The reforming of oxygenates over single crystal bimetallic surfaces has also been studied by Skoplyak et al. in which the surface created by monolayer deposition of Ni on Pt(111), designated Ni–Pt–Pt(111), was found to show superior reforming activity in comparison to Pt(111), subsurface monolayer Pt–Ni–Pt(111), and a Ni(111) film [2]. The stability of these monolayer surfaces was also studied by Menning et al. in which it was found that the Ni monolayer in the Pt–Ni–Pt(111) surface segregates to the surface and forms the Ni–Pt–Pt(111) surface under oxidizing conditions [3]. Another unique property of Pt-Ni bimetallic systems is that the Pt–Ni–Pt(111) surface binds hydrogen more weakly than either parent metal allowing for novel low-temperature hydrogenation pathways [4]. The objective of the current study is to extend previous investigations on single crystal surfaces to supported catalysts in an attempt to understand structure-property relationships and to bridge the materials gap.

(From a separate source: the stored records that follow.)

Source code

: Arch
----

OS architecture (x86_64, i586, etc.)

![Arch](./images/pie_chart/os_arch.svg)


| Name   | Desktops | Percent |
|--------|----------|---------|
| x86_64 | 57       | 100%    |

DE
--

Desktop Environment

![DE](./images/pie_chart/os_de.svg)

For this study, Pt, Ni, and Pt-Ni bimetallic catalysts supported on g-Al2O3 were synthesized via incipient wetness impregnation using both sequential impregnation as well as co-impregnation for the bimetallic catalysts. Previous work by Shu et al. reported on the effect of impregnation sequence for Pt-Ni bimetallic catalysts, and it was found that for Pt/Ni atomic ratios of 1/1 resulted in the formation of bimetallic catalysts using both sequences. However for Pt/Ni atomic ratios of 3/1, bimetallic catalysts were not formed for the Ni first sequence [5]. Therefore in this work the Pt/Ni atomic ratios were chosen to be 1/3 and 1/10 in order to determine the effect of metal loading on catalytic activity and bimetallic formation.

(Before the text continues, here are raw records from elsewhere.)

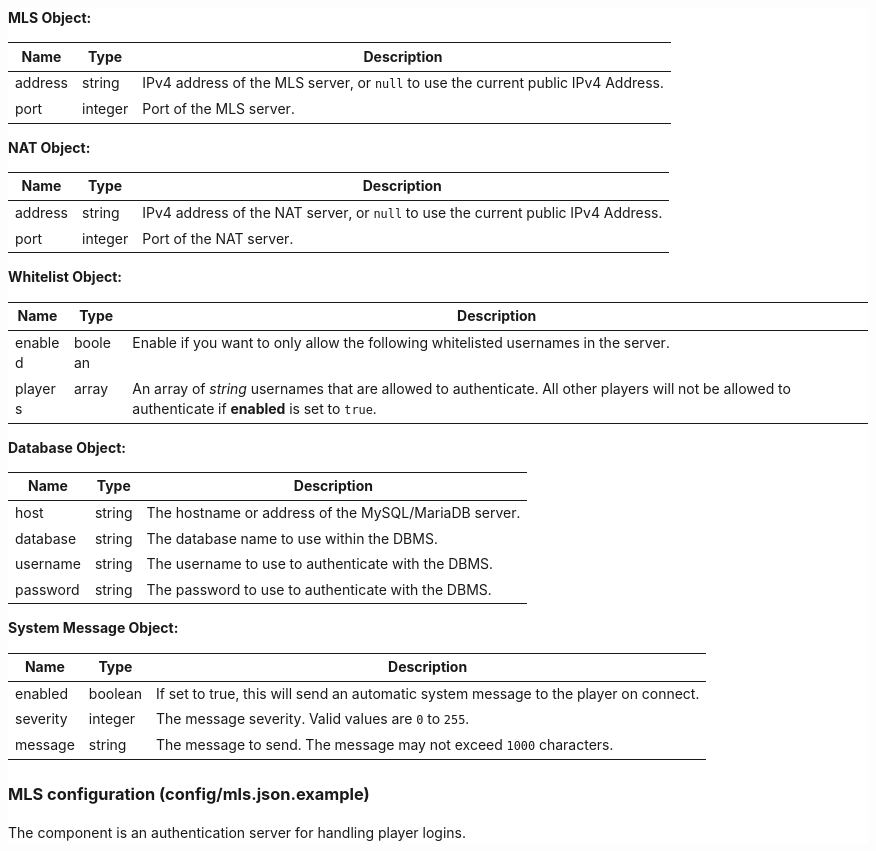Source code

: 
**MLS Object:**

| Name                     | Type    | Description                                                                      |
|--------------------------|---------|----------------------------------------------------------------------------------|
| address                  | string  | IPv4 address of the MLS server, or `null` to use the current public IPv4 Address.|
| port                     | integer | Port of the MLS server.                                                          |


**NAT Object:**

| Name                     | Type    | Description                                                                      |
|--------------------------|---------|----------------------------------------------------------------------------------|
| address                  | string  | IPv4 address of the NAT server, or `null` to use the current public IPv4 Address.|
| port                     | integer | Port of the NAT server.                                                          |


**Whitelist Object:**

| Name                     | Type    | Description                                                                         |
|--------------------------|---------|-------------------------------------------------------------------------------------|
| enabled                  | boolean | Enable if you want to only allow the following whitelisted usernames in the server. |
| players                  | array   | An array of *string* usernames that are allowed to authenticate. All other players will not be allowed to authenticate if **enabled** is set to `true`.|


**Database Object:**

| Name     | Type    | Description                                           |
|----------|---------|-------------------------------------------------------|
| host     | string  | The hostname or address of the MySQL/MariaDB server.  |
| database | string  | The database name to use within the DBMS.             |
| username | string  | The username to use to authenticate with the DBMS.    |
| password | string  | The password to use to authenticate with the DBMS.    |


**System Message Object:**

| Name     | Type    | Description                                                                          |
|----------|---------|--------------------------------------------------------------------------------------|
| enabled  | boolean | If set to true, this will send an automatic system message to the player on connect. |
| severity | integer | The message severity. Valid values are `0` to `255`.                                 |
| message  | string  | The message to send. The message may not exceed `1000` characters.                   |







### MLS configuration (config/mls.json.example)

The component is an authentication server for handling player logins.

In the work presented here catalytic activity was characterized both through gas phase batch and flow reactor studies. In an attempt to observe the unique activities displayed by the Pt-Ni bimetallic systems in surface science experiments, both hydrogenation and oxygenate reforming reactions were used as probe reactions to characterize the catalysts. In-situ extended x-ray absorption fine structure (EXAFS) measurements were used to determine the extent of bimetallic formation and to relate the catalytic activity to the catalyst structure. Additional characterization included CO chemisorption to quantify catalytic surface area and transmission electron microscopy (TEM) to obtain average particle sizes.
[1] G. W. Huber, J. W. Shabaker, S. T. Evans, J. A. Dumesic, Aplied Catalysis B: Environmental, 62 (2006) 226.

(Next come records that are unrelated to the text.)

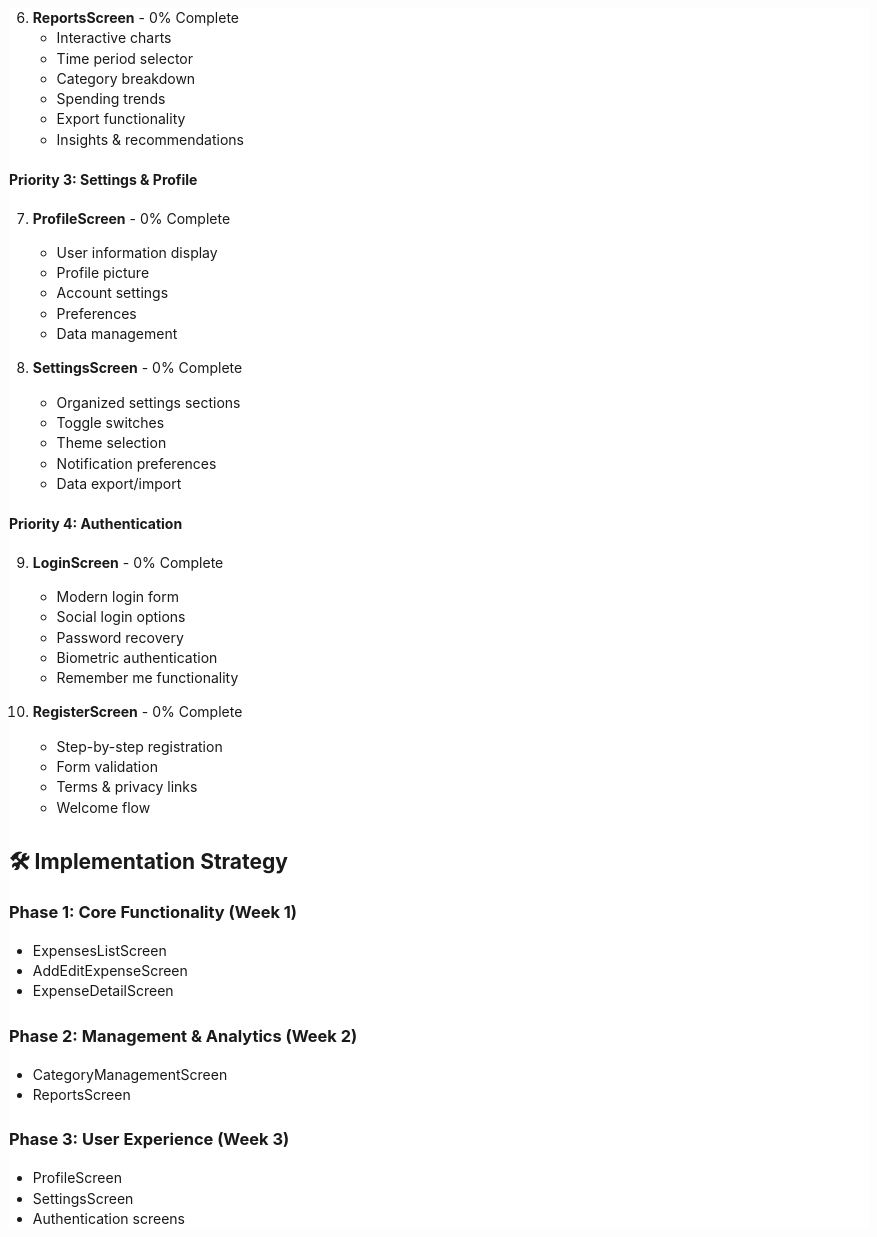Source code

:6. **ReportsScreen** - 0% Complete
   - Interactive charts
   - Time period selector
   - Category breakdown
   - Spending trends
   - Export functionality
   - Insights & recommendations

#### Priority 3: Settings & Profile
7. **ProfileScreen** - 0% Complete
   - User information display
   - Profile picture
   - Account settings
   - Preferences
   - Data management

8. **SettingsScreen** - 0% Complete
   - Organized settings sections
   - Toggle switches
   - Theme selection
   - Notification preferences
   - Data export/import

#### Priority 4: Authentication
9. **LoginScreen** - 0% Complete
   - Modern login form
   - Social login options
   - Password recovery
   - Biometric authentication
   - Remember me functionality

10. **RegisterScreen** - 0% Complete
    - Step-by-step registration
    - Form validation
    - Terms & privacy links
    - Welcome flow

## 🛠 Implementation Strategy

### Phase 1: Core Functionality (Week 1)
- ExpensesListScreen
- AddEditExpenseScreen  
- ExpenseDetailScreen

### Phase 2: Management & Analytics (Week 2)
- CategoryManagementScreen
- ReportsScreen

### Phase 3: User Experience (Week 3)
- ProfileScreen
- SettingsScreen
- Authentication screens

[2] O. Skoplyak, M. A. Barteau, J. G. Chen, Journal of Physical Chemistry B, 110 (2006) 1686.
[3] C. A. Menning, J. G. Chen, Journal of Chemical Physics, 128 (2008) 164703.
[4] H. H. Hwu, J. Eng Jr., J. G. Chen, Journal of American Chemical Society, 124 (2002) 702.
[5] Y. Shu, L. E. Murillo, J. P. Bosco, W. Huang, A. I. Frenkel, J. G. Chen, Applied Catalysis A: General, 339 (2008) 169.